🤖 AI Summary
This study investigates whether internal representations in multilingual large language models are governed primarily by abstract linguistic structures or surface-level features such as writing systems. To address this, the authors introduce a novel combination of Language Activation Probability Entropy (LAPE) and sparse autoencoders, complemented by word-order perturbations, romanization interventions, probing analyses, and causal mediation techniques. The findings reveal that model representations are strongly shaped by orthography—romanization nearly eliminates representational overlap across languages. While typological similarities gradually emerge in deeper layers, they do not coalesce into a unified interlingua. Moreover, generation performance is largely sustained by neurons invariant to surface-form perturbations.

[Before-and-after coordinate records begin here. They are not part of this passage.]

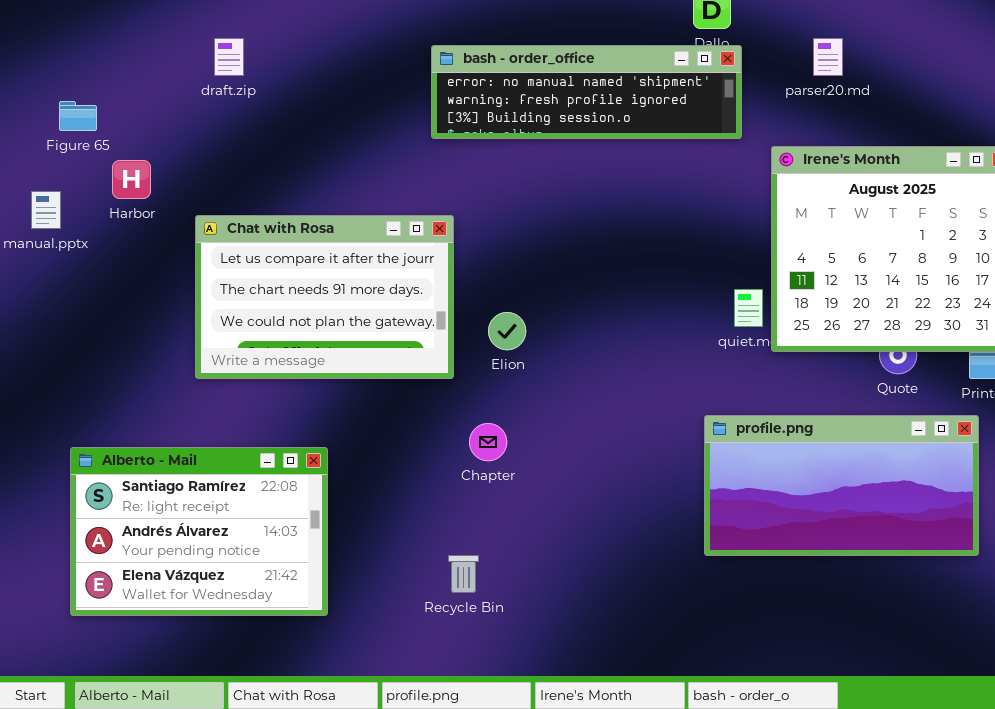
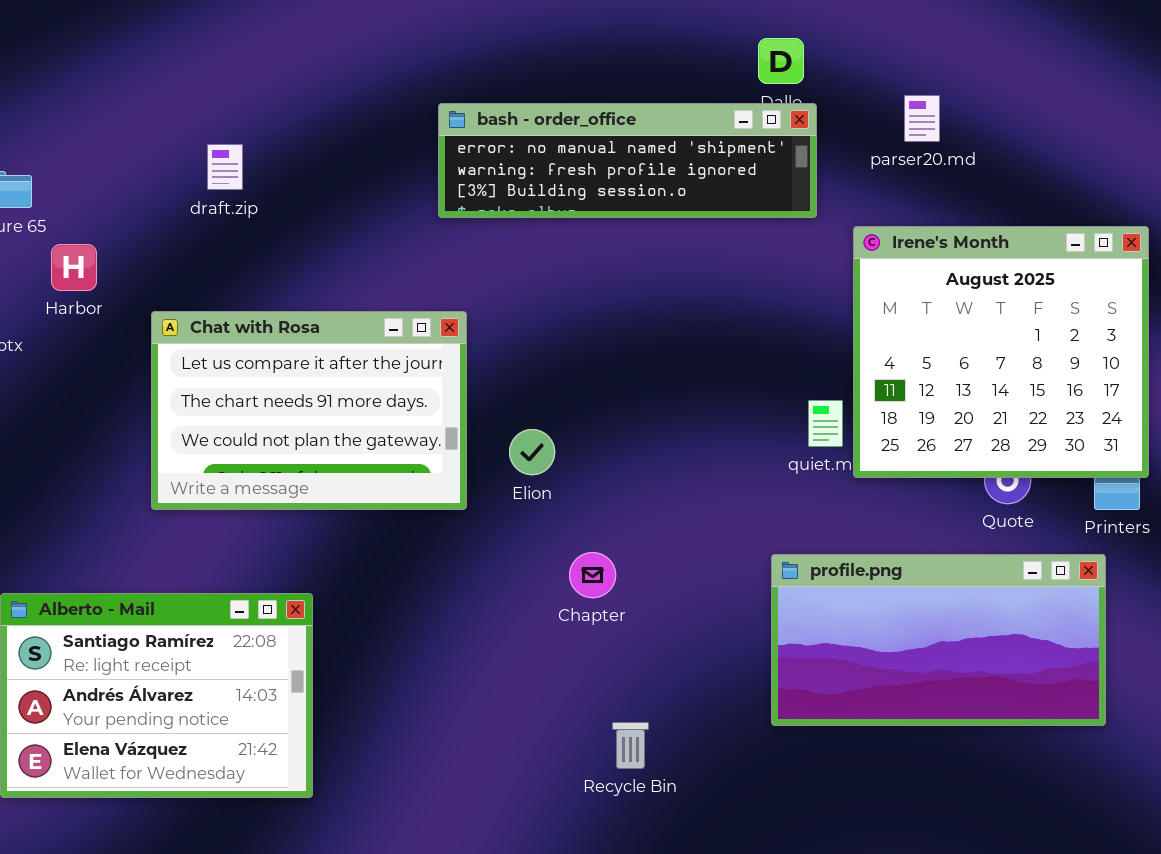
draft.zip: [214,38,244,76] -> [207,144,243,190], moved
Chapter: [469,423,507,461] -> [569,552,616,598], moved
Recycle Bin: [448,555,479,593] -> [612,722,649,769], moved

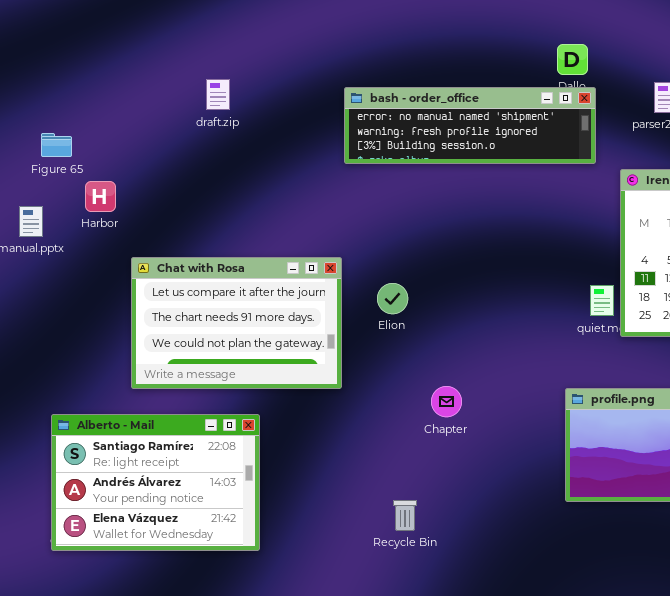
draft.zip: [207,144,243,190] -> [206,79,230,110], moved
Chat with Rosa: [151,311,467,510] -> [131,257,342,389], moved
Elion: [509,429,555,475] -> [377,283,408,314], moved
Recycle Bin: [612,722,649,769] -> [393,500,417,531], moved

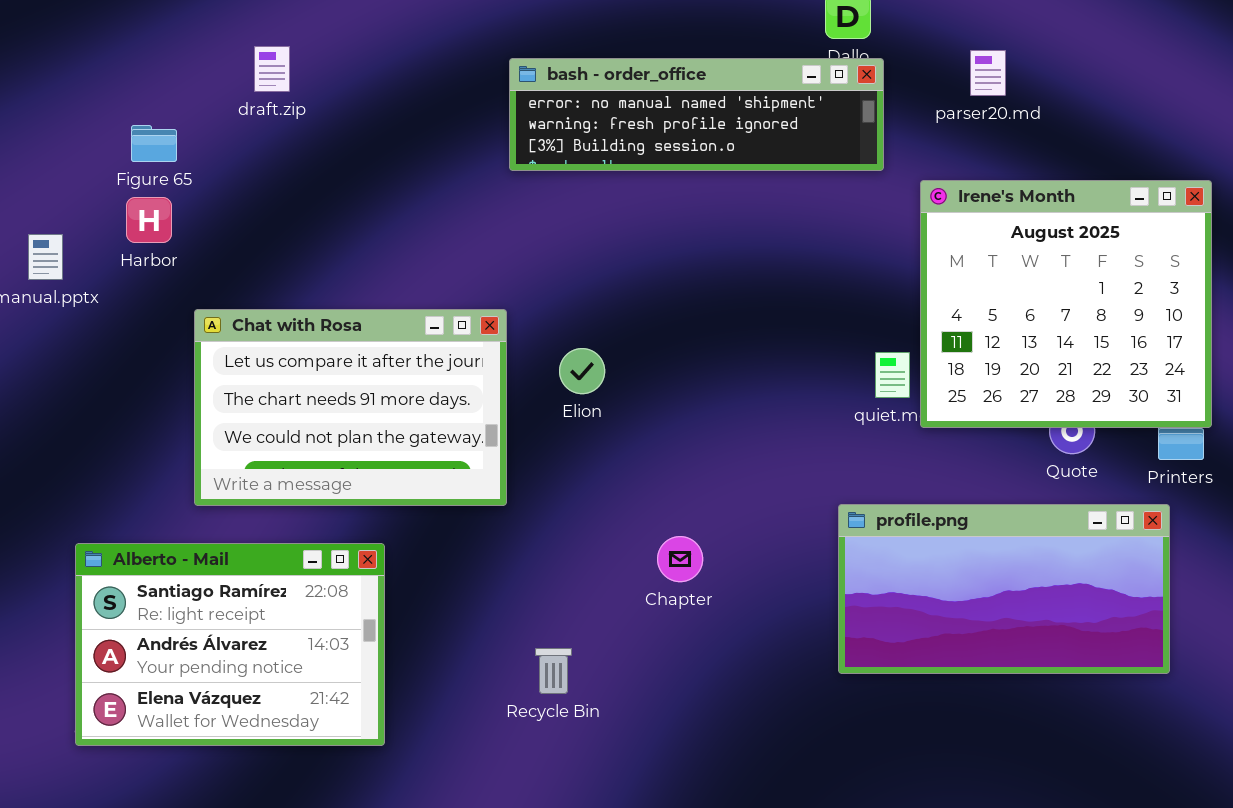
draft.zip: [206,79,230,110] -> [254,46,290,92], moved
Figure 65: [41,133,72,157] -> [131,125,177,162], moved
Chapter: [431,386,462,417] -> [657,536,703,582], moved
Recycle Bin: [393,500,417,531] -> [535,648,572,694], moved

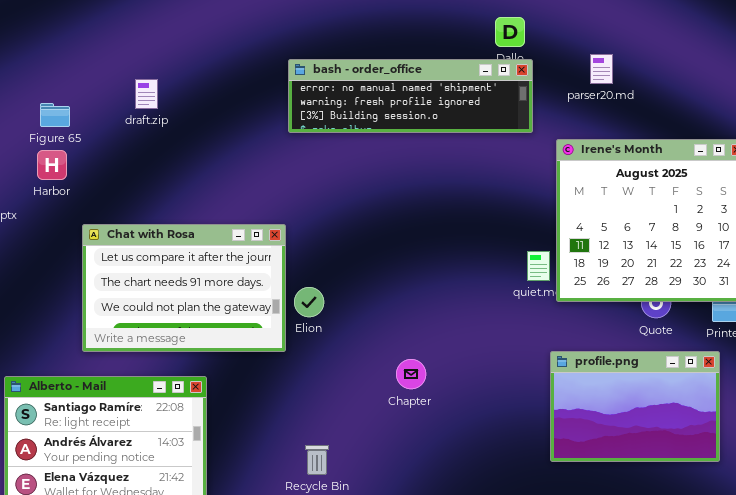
draft.zip: [254,46,290,92] -> [135,79,158,109], moved
Elion: [559,348,605,394] -> [294,287,324,317], moved
profile.png: [838,504,1170,674] -> [550,351,720,462], resized
Chapter: [657,536,703,582] -> [396,359,426,389], moved

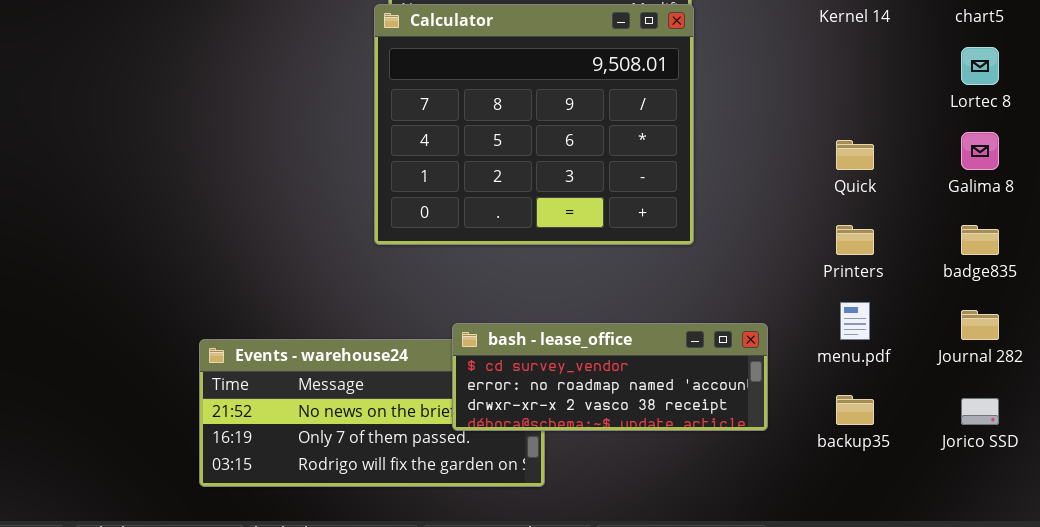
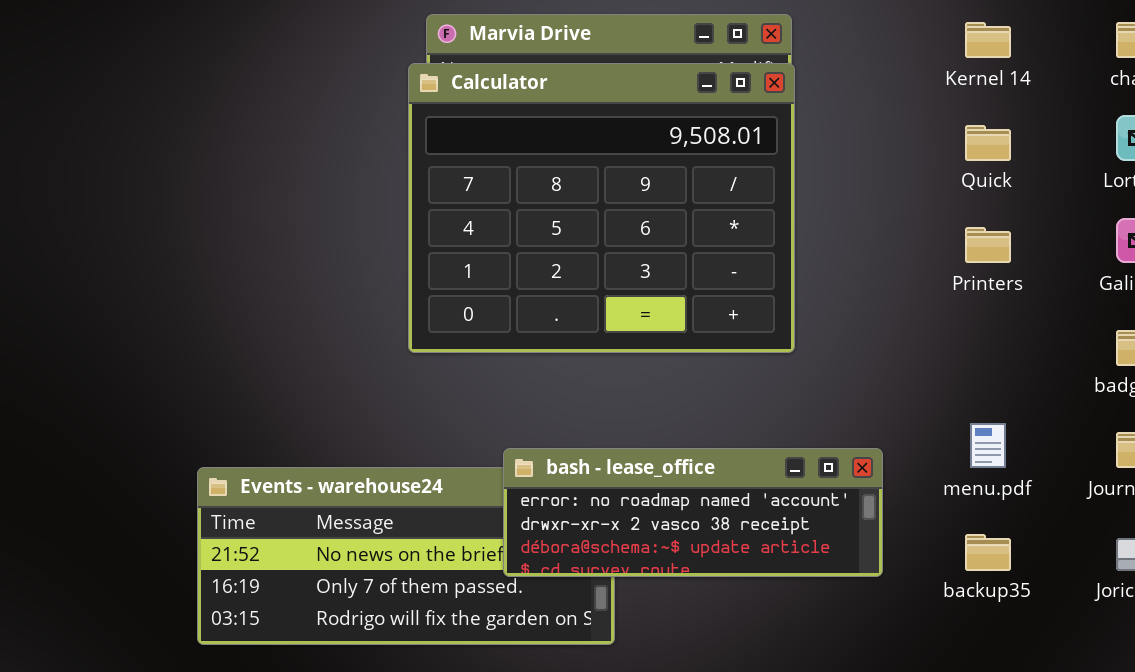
Quick: [836,140,874,170] -> [965,125,1011,161], moved
Printers: [836,225,874,255] -> [965,227,1011,263], moved
bash - lease_office: [452,323,768,431] -> [503,448,883,577], scrolled down 1 row

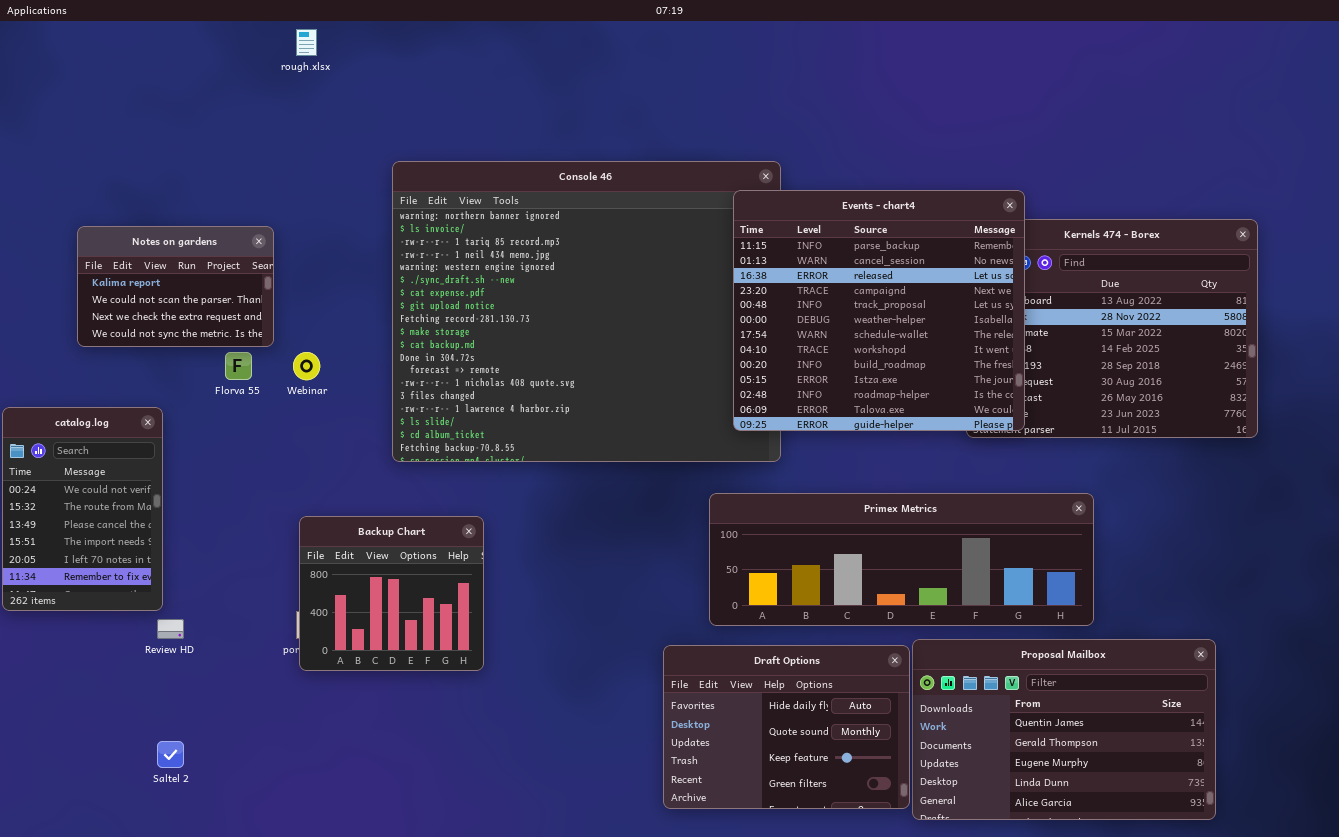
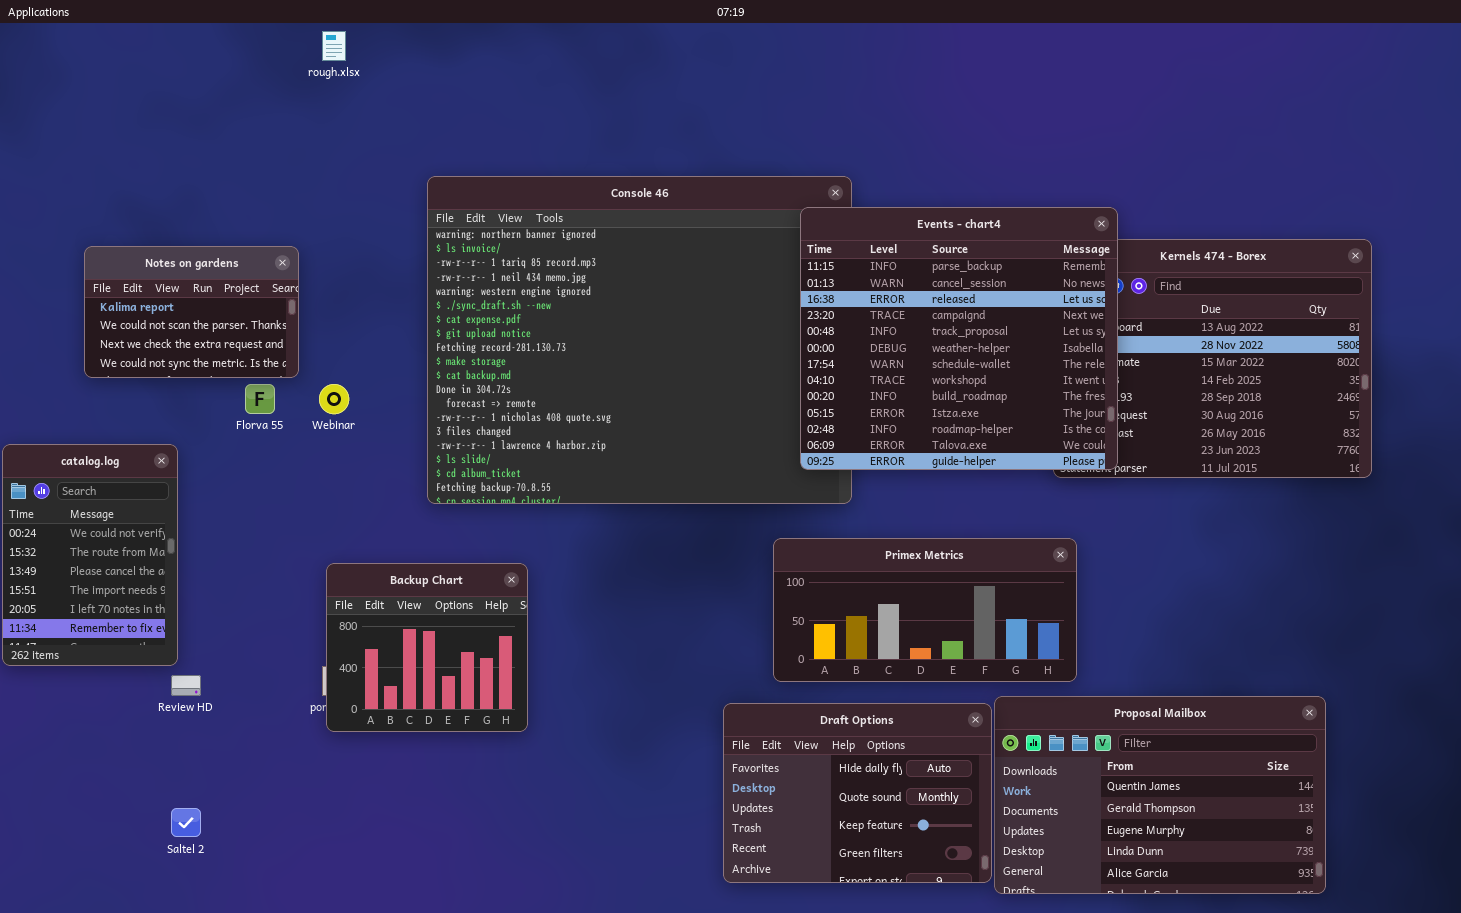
Primex Metrics: [709,493,1094,626] -> [773,538,1077,682], resized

These results underscore the dominant role of script systems in multilingual representation learning and challenge prevailing assumptions that prioritize abstract linguistic structure.
📝 Abstract
Multilingual language models (LMs) organize representations for typologically and orthographically diverse languages into a shared parameter space, yet the nature of this internal organization remains elusive. In this work, we investigate which linguistic properties - abstract language identity or surface-form cues - shape multilingual representations. Focusing on compact, distilled models where representational trade-offs are explicit, we analyze language-associated units in Llama-3.2-1B and Gemma-2-2B using the Language Activation Probability Entropy (LAPE) metric, and further decompose activations with Sparse Autoencoders. We find that these units are strongly conditioned on orthography: romanization induces near-disjoint representations that align with neither native-script inputs nor English, while word-order shuffling has limited effect on unit identity. Probing shows that typological structure becomes increasingly accessible in deeper layers, while causal interventions indicate that generation is most sensitive to units that are invariant to surface-form perturbations rather than to units identified by typological alignment alone. Overall, our results suggest that multilingual LMs organize representations around surface form, with linguistic abstraction emerging gradually without collapsing into a unified interlingua.